Anne sat erect and dried her eyes. Little Anne ran rejoicing to the telephone; she knew the symptoms of recovery.
She was back in a few moments, short of breath, but beaming.
“Came near missing her! But it wouldn’t have mattered; she was coming with the baby. She’ll be here quick; going to stop at the grocer’s, she said, but that’s all,” little Anne announced.
Little Anne found the interval of waiting for Joan a strain. It was hard to make conversation after such a scene, and with her active brain teeming with curiosity. She was quick to perceive that Anne preferred silence, so little Anne sat mute, hard though it was on her.

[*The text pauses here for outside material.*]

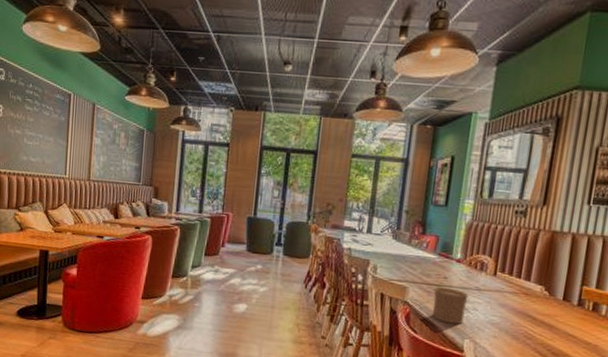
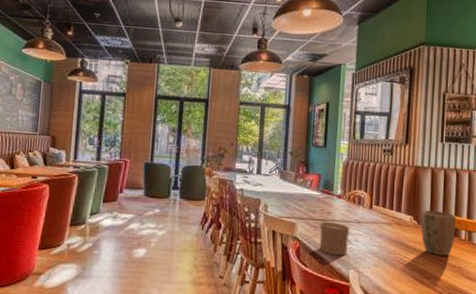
plant pot: none [552,280,597,333] -> present [421,210,456,257]

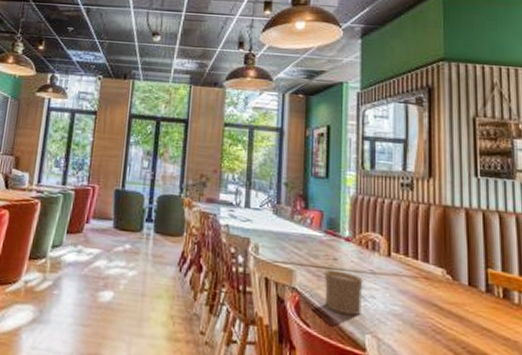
plant pot: present [421,210,456,257] -> none [458,262,506,326]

Joan arrived full of sympathy; she knew no more than what little Anne had told her, that Anne was crying dreadfully. As Barbara’s mother she felt adequate to cope with any problem, console any grief, though for the latter office she would have nominated her baby as better able to fill it than herself.
“Suppose we go up to Mother’s room, dear,” Joan proposed. “It’s the nicest room in the house; its walls are soaked with her wisdom and love for us. I think Barbara will walk soon; only fancy! We’ll take her with us; she’s darling when you feel blue! Anne, will you ask Peter to get the baby carriage up on the piazza, dear? Anne, Anne Dallas, what has happened? You look killed!”
“Yes,” assented Anne, wearily. Then she remembered how good to her little Anne had been.